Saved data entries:
+--

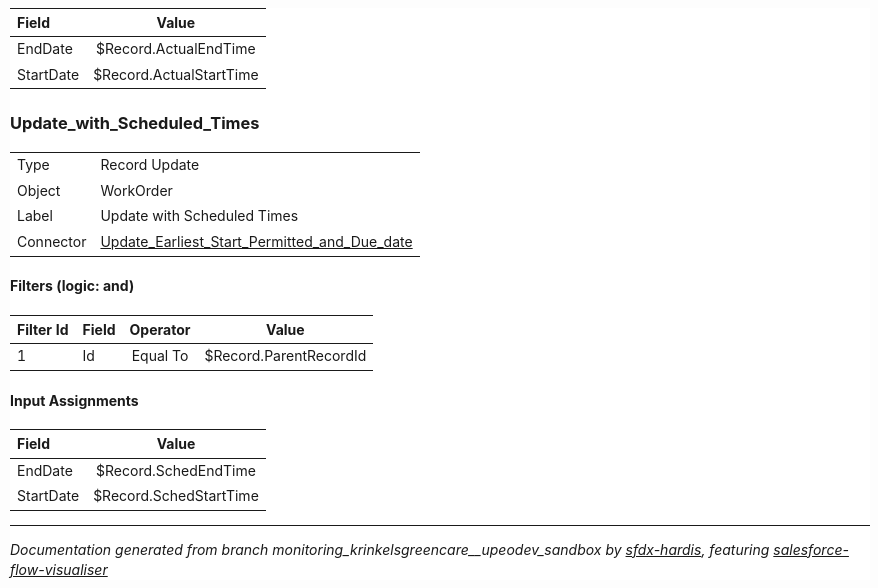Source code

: |Field|Value|
|:-- |:--: |
|EndDate|$Record.ActualEndTime|
|StartDate|$Record.ActualStartTime|




### Update_with_Scheduled_Times

|||
|:---|:---|
|Type|Record Update|
|Object|WorkOrder|
|Label|Update with Scheduled Times|
|Connector|[Update_Earliest_Start_Permitted_and_Due_date](#update_earliest_start_permitted_and_due_date)|


#### Filters (logic: **and**)

|Filter Id|Field|Operator|Value|
|:-- |:-- |:--:|:--: |
|1|Id| Equal To|$Record.ParentRecordId|




#### Input Assignments

|Field|Value|
|:-- |:--: |
|EndDate|$Record.SchedEndTime|
|StartDate|$Record.SchedStartTime|








___

_Documentation generated from branch monitoring_krinkelsgreencare__upeodev_sandbox by [sfdx-hardis](https://sfdx-hardis.cloudity.com), featuring [salesforce-flow-visualiser](https://github.com/toddhalfpenny/salesforce-flow-visualiser)_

+--

What should be set down is every line from the opening of the records through the line that contains "#### Filters (logic: **and**)", exactly, with pictures left out.

Source code

: |Field|Value|
|:-- |:--: |
|EndDate|$Record.ActualEndTime|
|StartDate|$Record.ActualStartTime|




### Update_with_Scheduled_Times

|||
|:---|:---|
|Type|Record Update|
|Object|WorkOrder|
|Label|Update with Scheduled Times|
|Connector|[Update_Earliest_Start_Permitted_and_Due_date](#update_earliest_start_permitted_and_due_date)|


#### Filters (logic: **and**)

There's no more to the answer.